For years, the appeal of cryptocurrency in Kenya has been partly rooted in anonymity. Traders could buy Bitcoin, swap stablecoins, repatriate earnings, and pay for imports without the taxman looking over their shoulder. That could be about to change.
The Finance Bill 2026, tabled before the National Assembly on April 30, 2026, contains proposals that would fundamentally change the relationship between Kenya’s crypto market and the Kenya Revenue Authority (KRA). If lawmakers approve the measures, crypto exchanges and digital asset platforms, formally known as Virtual Asset Service Providers (VASPs), will be legally required to identify their Kenyan users and file comprehensive annual transaction records directly with KRA.
The proposals introduce two new sections into the Tax Procedures Act. The first, Section 6C, is direct in its scope.
“Each virtual asset service provider shall file an information return with the Commissioner in respect of all the virtual asset users with which it maintains a relationship in every calendar year and that are identified as reportable users or as having controlling persons that are reportable persons,” the Bill reads.
The records to be disclosed include how much traders paid for digital assets, how much they sold them for, any profits realized, and payments made for goods and services using cryptocurrency. Section 6D would enable Kenya to enter into automatic information sharing agreements with foreign tax authorities.
“Kenya may enter into an agreement with another country for the automatic exchange of information relating to transactions involving virtual assets,” the Bill states.
Kenya has emerged as one of Africa’s leading cryptocurrency markets, with an expanding user base exceeding 730,000 individuals and institutional players increasingly engaging with digital assets. Separate estimates place the figure higher, with approximately 8.5 percent of Kenya’s population, around 4.25 million people, owning digital assets. KRA has been monitoring the sector closely. During the financial year 2023/24, the agency collected KSh 10 billion from digital coin dealers, money collected from just 384 dealers. In its ninth corporate plan, KRA set a target of collecting KSh 60 billion from digital coin traders. Between 2023 and 2025, KRA reported over KSh 1.1 billion in revenue from the digital asset sector, a number expected to grow if mandatory exchange reporting is enacted.

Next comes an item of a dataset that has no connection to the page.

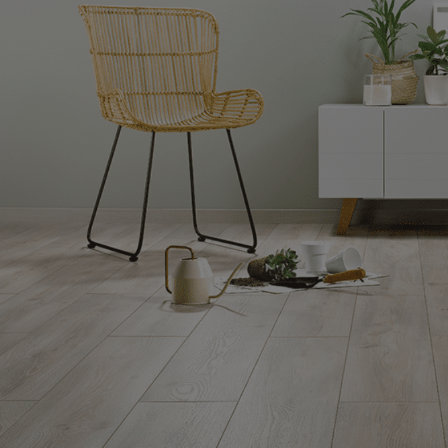
CARRELAGE
PARQUET
MEIL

The Finance Bill 2026 follows a significant shift in how digital assets are taxed. Effective July 1, 2025, Kenya repealed the 3% Digital Asset Tax and introduced a 10% excise duty on fees charged by crypto exchanges, wallets, and related service providers. The previous regime had applied the tax to the full transaction value regardless of whether a profit was made, a structure widely criticized for penalizing traders even on losing positions. The VASP Act, enacted in 2025 and receiving presidential assent on October 15, 2025, assigns supervisory roles between the Central Bank of Kenya and the Capital Markets Authority, with the Cabinet Secretary for the National Treasury empowered to make further regulations. The Finance Bill 2026 builds on this framework by requiring exchanges to actively report user data to the revenue authority.

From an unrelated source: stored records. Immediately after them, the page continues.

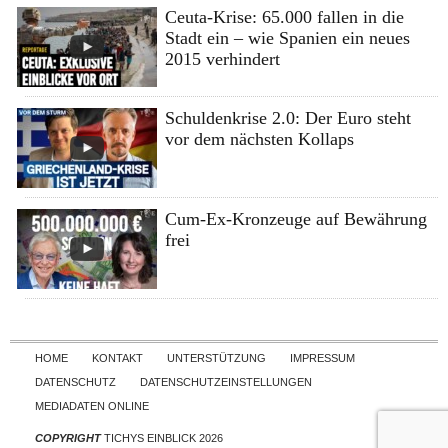
Ceuta-Krise: 65.000 fallen in die
Stadt ein – wie Spanien ein neues
2015 verhindert
Schuldenkrise 2.0: Der Euro steht
vor dem nächsten Kollaps
Cum-Ex-Kronzeuge auf Bewährung
frei
Skip to content
HOME
KONTAKT
UNTERSTÜTZUNG
IMPRESSUM
DATENSCHUTZ
DATENSCHUTZEINSTELLUNGEN
MEDIADATEN ONLINE
COPYRIGHT
TICHYS EINBLICK 2026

The proposals align Kenya with a broader international movement. The OECD’s Cryptoasset Reporting Framework (CARF), a global standard, came into force on January 1, 2026, making it harder for crypto investors in more than 40 countries to hide their gains from international tax authorities. From 2027, tax authorities in tens of countries will automatically share information received from exchanges with other participating tax authorities, which include all EU countries, as well as the Channel Islands, Brazil, the Cayman Islands, and South Africa. The global tax transparency framework has already facilitated the exchange of information on 123 million bank accounts holding assets worth €12 trillion as of 2022. A 2025 report by PwC noted that South Africa and Mauritius have introduced extensive crypto legislation, including requirements for exchanges and service providers to share sender and recipient information for transfers as part of anti-money laundering rules.
Enforcement, however, presents practical challenges. Decentralized exchanges like Uniswap or Raydium face unique compliance challenges because they operate on immutable smart contracts that cannot be modified to track or tax Kenyan users, and most do not perform Know Your Customer checks, making it nearly impossible to identify Kenyan traders. Centralized platforms such as Binance, which dominates Kenya’s cryptocurrency exchange landscape through its integration with M-Pesa, are more readily subject to regulatory oversight.
The Finance Bill 2026 is subject to public participation before lawmakers debate it. The crypto provisions are structured as a reporting requirement rather than an additional tax. Traders already paying the 10% excise duty on exchange fees would not face higher rates, but those who have not been declaring profits would come under greater scrutiny. The Bill is expected to undergo public participation before proceeding to parliamentary debate.